Van Blokland: "Ten eerste gaat het in de cijfers die beide partijen publiceren om wederverhuur en dus niet om de huurstijging bij zittende huurders. IVBN maakt in zijn recente publicatie over middenhuur bekend wat bij institutionele woningbeleggers van in totaal zo’n 140.000 (gereguleerde en vrije sector) huurwoningen de feitelijke huurstijging is geweest voor zittende huurders, inclusief de in dat jaar voor de huurverhoging geldende inflatie. In 2017 was de huurstijging voor zittende huurders in de vrije sector van IVBN-leden 2,4% inclusief 0,3% inflatie, dus 2,1% in reële termen.

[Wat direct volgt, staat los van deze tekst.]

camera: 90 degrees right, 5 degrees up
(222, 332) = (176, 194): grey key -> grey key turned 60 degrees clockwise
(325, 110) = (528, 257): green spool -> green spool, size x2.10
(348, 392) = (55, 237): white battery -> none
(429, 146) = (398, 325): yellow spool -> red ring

Ten tweede gaat het bij wederverhuur veelal om nieuwbouw, gerealiseerd door institutionele woning-beleggers, die voor de eerste keer wordt verhuurd. Deze nieuwbouw wordt voornamelijk in de zeer grote gemeenten, met zeer gespannen woningmarkten opgeleverd en is enkele jaren geleden gekocht tegen hoge grondprijzen en wordt nu onder marktconforme huurprijzen verhuurd. Het gaat daarbij veelal om relatief grote woningen (>80 m² bij appartementen en >100 m² bij eengezinswoningen), kwalitatief hoogwaardig en op goede locaties. Naast nieuwbouw zitten in de cijfers ook gerenoveerde en verduurzaamde huurwoningen die opnieuw worden verhuurd tegen een aangepaste huurprijs.

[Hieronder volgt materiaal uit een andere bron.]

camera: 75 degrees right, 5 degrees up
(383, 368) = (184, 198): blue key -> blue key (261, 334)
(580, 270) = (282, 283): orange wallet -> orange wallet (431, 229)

Ten derde: in de cijfers van beide partijen zit heel veel particulier aanbod van huurwoningen, die vaak op een heel andere manier en tegen hogere prijzen hun woning (al dan niet tijdelijk) te huur aanbieden. Bij NVM/VGM NL bestaat de helft van de huurwoningen waarover cijfers worden gepubliceerd uit particulier aangeboden huurwoningen (via de NVM-makelaars), de andere helft uit door VGM NL wederverhuurde huurwoningen van professionele partijen. De cijfers van NVM/VGM NL hebben daarom betrekking op zo’n 7500 wederverhuringen door professionele partijen in de tweede helft van 2017, waarvan zo’n 4000 nieuwbouw. Bij Pararius gaat het zelfs maar om 20% van (overwegend) professionele partijen; via Pararius wordt 80% door particulieren gestoffeerd of gemeubileerd verhuurd. Vandaar ook de gemiddeld veel hogere m²-prijzen bij Pararius. Bij Pararius gaat het in het vierde kwartaal om zo’n gemiddeld 1000 huurwoningen die per kwartaal (op half jaar basis 2000) die door professionele partijen worden aangeboden.

Ten vierde blijkt uit de cijfers van NVM/VGM NL welke sterk vertekenende effecten optreden als op lokaal niveau nieuwbouwcomplexen voor de eerste keer worden verhuurd. Zo gaat het bij deze cijfers over 4000 nieuwbouwhuurwoningen. In de stad Utrecht treedt een sterke verlaging van de huurprijzen op, doordat er circa 300 nieuwe huurwoningen in Leidsche Rijn zijn opgeleverd met een middenhuur tussen € 711 en € 950. In Almere Poort werd ook recent opgeleverde nieuwbouw in een hoger segment voor de eerste keer verhuurd, wat leidde tot een stijging van de gemiddelde huurprijzen."